The “structured and coherent” nature of the Ministry of Public Health’s Multi-Hazard Emergency Management Plan was recently displayed in Lethem, Region Nine [Upper Takutu/Upper Essequibo]. This was done with the support of the Pan American Health Organisation/World Health Organisation [PAHO/WHO].
The three-day simulation exercise was designed to test the responsiveness of a range of key elements of the health sector emergency strategy which includes preparedness, mitigation and recovery measures. The roles and responsibilities of key health sector entities and their departments were also under scrutiny.
The simulation exercise also examined measures in the plan to ensure affected communities return to normalcy in the shortest possible time in cases of emergencies.
Some 50 participants from the Lethem Town Council, Lethem Regional Hospital, Guyana Water Incorporate [GWI], the Regional Democratic Council [RDC], the Guyana Defence Force [GDF] and village councilors were coursed in the emergency strategy workshop held at the Amerindian Hostel.
Facilitators for the workshop were: PAHO/WHO Consultant in Health Surveillance, Disease Prevention and Control, Dr. Mariano Bonet; Dr. Collin James, Coordinator of Health Emergency Operation Centre [HEOC] of the Ministry and Ms. Abbigail Liverpool, Principal Environmental Health Officer/ Health Disaster Coordinator of the Health Ministry.
In his presentation, Dr. James stressed the pivotal role of preparedness to handle catastrophic events.
“Emergency in disaster risk management requires coordination at the highest level where there must be command and control. The HEOC provides aid as it relates to achieving coordination and control within the Ministry of Public Health in time of a disaster or disease outbreak,” Dr. James said.
The HEOC facilitates health management disaster and ensures that all information regarding the threat or impact is consolidated under a single umbrella agency, while its core function is to coordinate public health events of national, regional and international importance.
Dr. James explained that international health concerns are managed through the International Health Regulation [IHR], a legal instrument that is binding on 196 countries across the world and the WHO.
While diseases such as yellow fever can be of grave national concern, it also has international ramifications since the disease can be spread by travellers visiting other countries.
The HEOC submits weekly reports to the Civil Defence Commission [CDC], a unit that reports directly to the Minister of State, Joseph Harmon, who is the government’s point person for coordinating and managing disasters.
Regional Chairman of Upper Takutu/Upper Essequibo, Mr. Brian Allicock, who addressed the opening ceremony, highlighted the importance of readiness by RDC and other inter-sectoral agency officials for prompt and effective response in the event that Lethem or other communities suffer any natural or health disaster.
“This programme here would set your minds to see how we can be best prepared for situations as they may arrive. While we are looking at disaster and risk management, exercises like these are essential within the Regional structure,” Allicock said.
Kerry Jarvis, Mayor of Lethem, lauded the Ministry’s effort for conducting the simulation exercise in his municipality. He said it is always beneficial to have consensus and cooperation in everything; hence he is happy that the Lethem Town Council (LTC) was given the opportunity to participate in the workshop.

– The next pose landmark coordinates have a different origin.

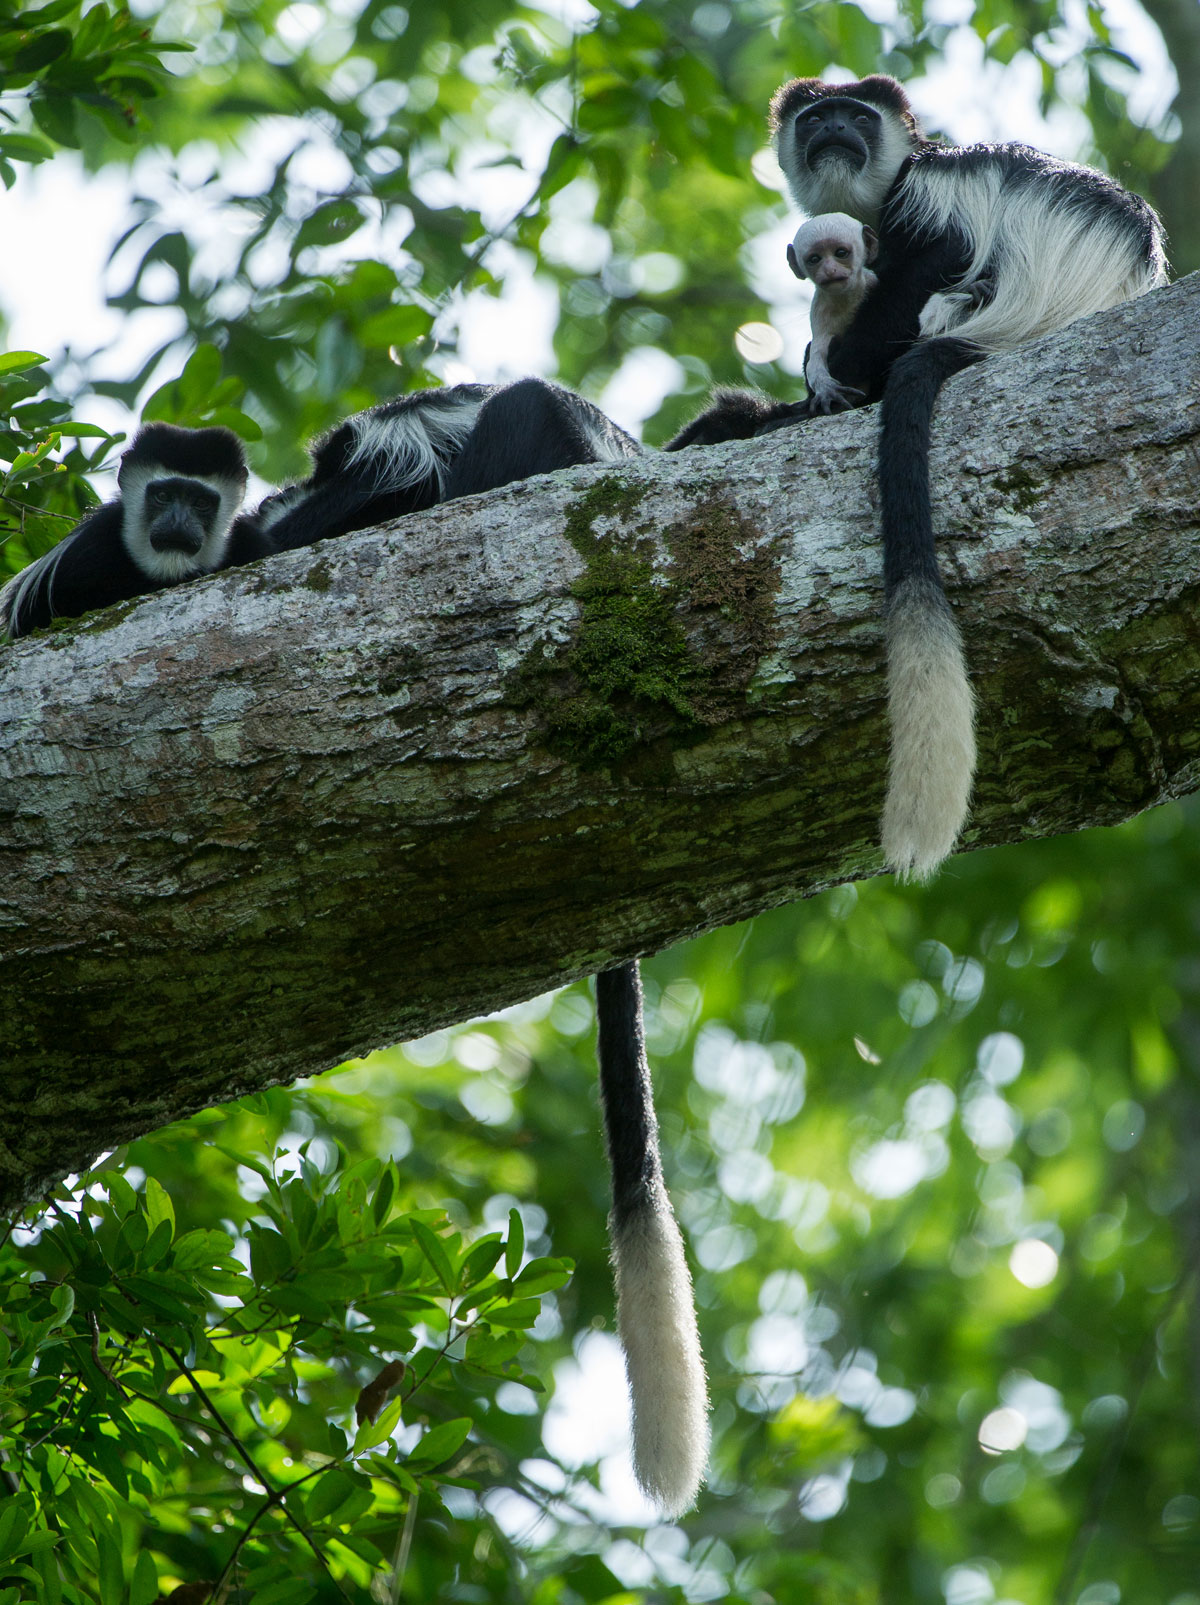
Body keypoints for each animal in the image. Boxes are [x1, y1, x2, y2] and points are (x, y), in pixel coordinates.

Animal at [786, 211, 879, 414]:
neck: (847, 299)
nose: (830, 270)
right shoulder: (819, 310)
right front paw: (826, 388)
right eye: (815, 259)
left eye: (840, 253)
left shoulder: (871, 282)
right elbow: (817, 351)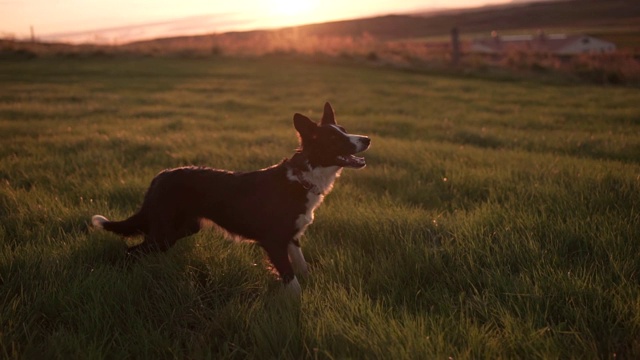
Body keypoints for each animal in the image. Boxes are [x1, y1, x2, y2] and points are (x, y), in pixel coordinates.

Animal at [90, 102, 370, 294]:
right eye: (334, 138)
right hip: (164, 233)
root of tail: (159, 177)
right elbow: (292, 281)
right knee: (130, 252)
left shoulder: (291, 237)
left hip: (182, 229)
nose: (367, 139)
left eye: (344, 130)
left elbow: (302, 267)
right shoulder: (273, 241)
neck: (303, 177)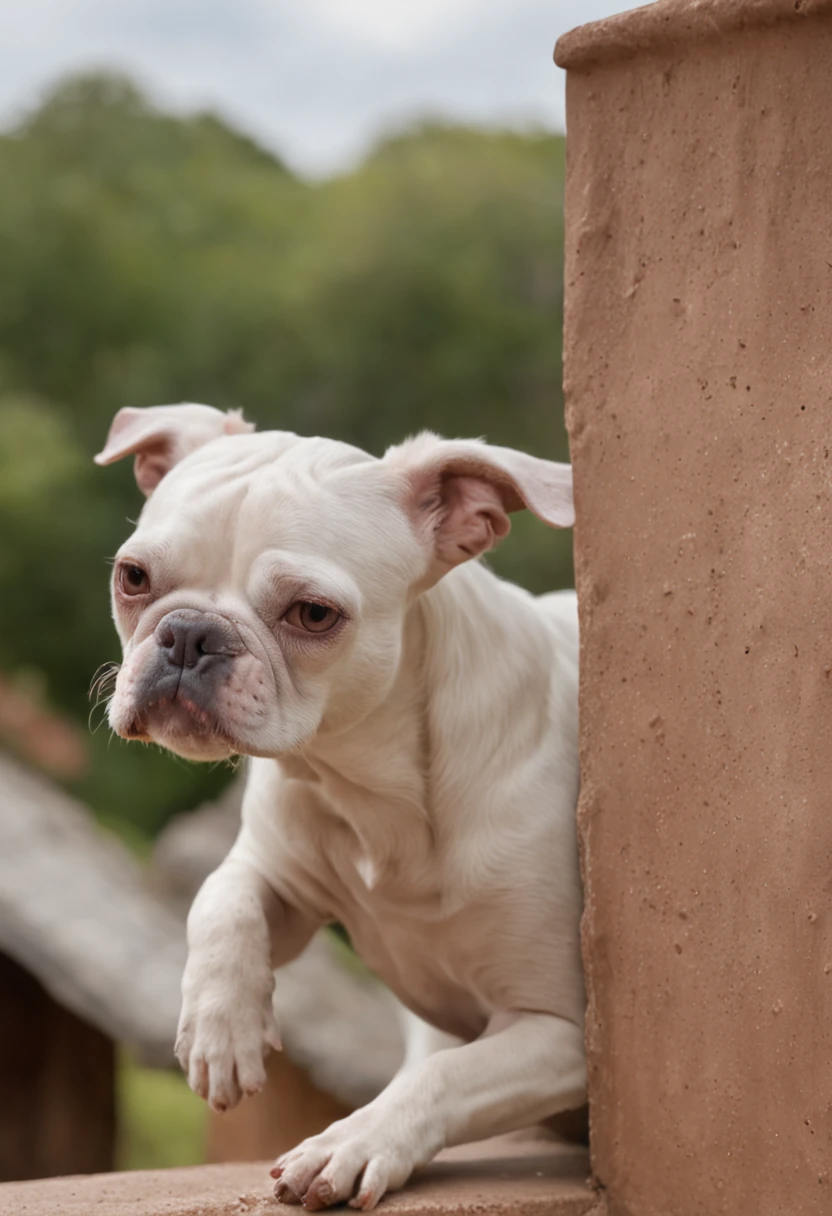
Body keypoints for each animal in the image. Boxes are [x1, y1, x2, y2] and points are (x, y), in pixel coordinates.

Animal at [96, 401, 583, 1206]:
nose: (189, 634)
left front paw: (353, 1142)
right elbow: (220, 897)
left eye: (314, 614)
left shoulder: (561, 1030)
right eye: (133, 577)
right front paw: (219, 1028)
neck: (369, 785)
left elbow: (445, 1076)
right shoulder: (281, 882)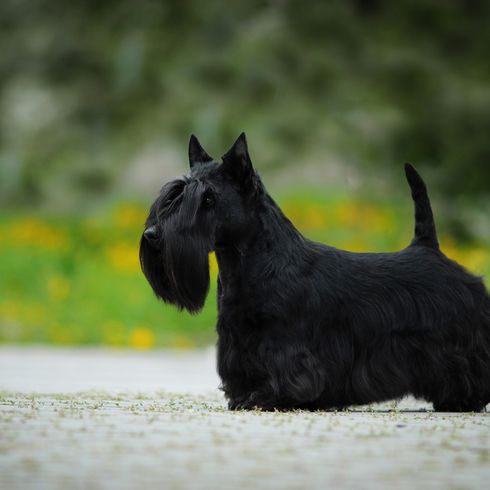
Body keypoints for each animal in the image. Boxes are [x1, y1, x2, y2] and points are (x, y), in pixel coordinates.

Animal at [139, 132, 490, 412]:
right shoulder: (236, 339)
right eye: (171, 196)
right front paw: (242, 396)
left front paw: (265, 398)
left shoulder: (286, 341)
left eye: (208, 198)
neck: (247, 264)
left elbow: (287, 374)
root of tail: (428, 248)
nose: (153, 235)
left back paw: (462, 399)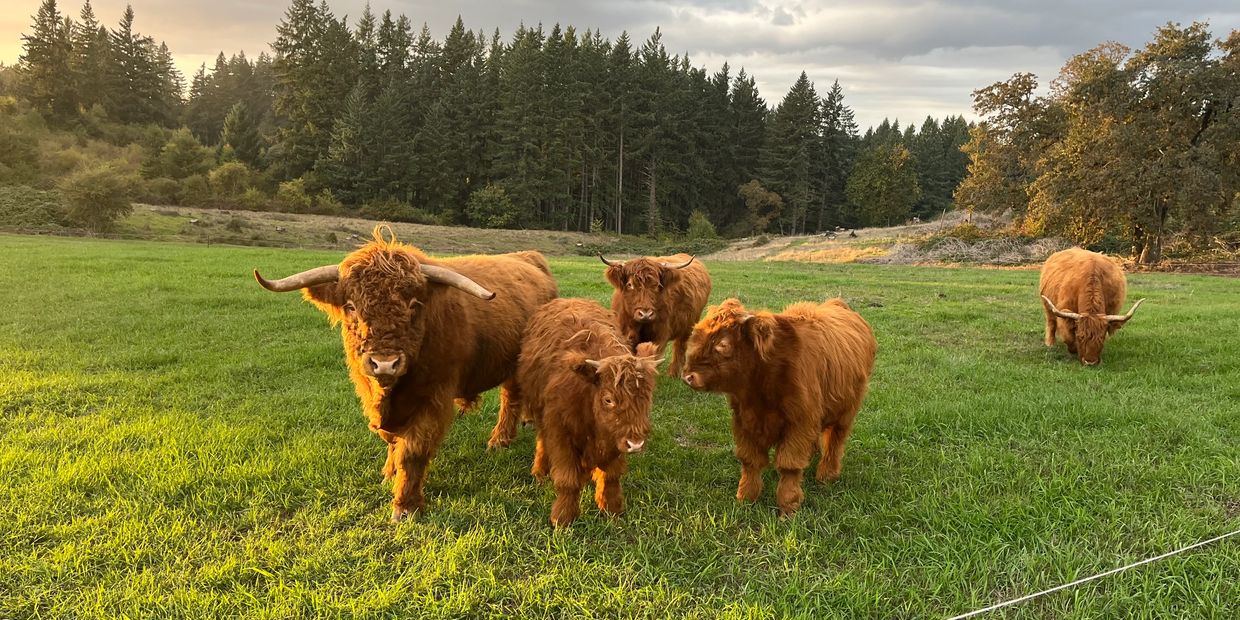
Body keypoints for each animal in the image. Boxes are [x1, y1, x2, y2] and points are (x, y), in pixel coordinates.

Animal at [253, 227, 557, 521]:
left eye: (413, 305)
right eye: (351, 306)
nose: (385, 363)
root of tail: (529, 257)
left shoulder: (433, 398)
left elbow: (413, 451)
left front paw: (406, 505)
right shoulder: (369, 392)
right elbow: (391, 440)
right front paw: (389, 473)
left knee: (510, 397)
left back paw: (499, 440)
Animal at [513, 298, 661, 527]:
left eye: (647, 397)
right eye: (608, 399)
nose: (635, 443)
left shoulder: (615, 438)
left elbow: (611, 476)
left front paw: (612, 508)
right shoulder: (561, 433)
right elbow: (567, 480)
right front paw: (562, 518)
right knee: (542, 441)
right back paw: (539, 472)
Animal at [681, 297, 876, 516]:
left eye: (722, 345)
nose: (688, 376)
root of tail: (837, 303)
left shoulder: (799, 423)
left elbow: (789, 464)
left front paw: (788, 506)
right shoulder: (744, 420)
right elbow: (750, 460)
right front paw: (745, 498)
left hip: (846, 411)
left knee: (835, 441)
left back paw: (827, 475)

“It is an obvious expectation, but nevertheless, I’d like to urge you to pay keen attention to whatever medium is being utilised to disseminate information, so that at the end of the session we can share our views and join hands for the advancement of this initiative,” Jarvis said.
Meanwhile, Dr. Alex D’Aguiar, Medical Superintendent at the Lethem Hospital said he was happy with the response during the training.
The simulation exercise, which demonstrated the yellow fever and measles cases, gave us an opportunity to assess our capabilities presently, and take stock of our resources that we have and what is also needed in the event of a health emergency,” Dr. D’Aguiar said.
The simulation exercise was the first of its kind in the Region, and Dr. D’Aguiar intends to engage his staff and other Region officials in further discussions to conduct a few more exercises to better prepare and equip not only the Lethem Regional Hospital, but other collaborating agencies to respond to health crises.
By the end of the three-day programme, participants got insight into developing surveillance activities and how to detect, verify and respond to public health threats. They were also coursed in developing Emergency Operating Centres at local levels to help deal with emergencies and to implement a rapid vaccination campaign in affected communities.
Other aspects of the three-day programme included creating work flow and triage areas to help increase capacities for attending any epidemic at a Regional hospital; to implement and make functional isolation areas in the Regional Hospitals; to use Personal Protective Equipment worn to minimise exposure to hazards that can cause serious injuries and illnesses; to implement additional control measures for surveillance and isolation of ports of entry with bordering countries; to test the roles and responsibilities of the participants, and to identify areas for improvement in the emergency plan and its implementation.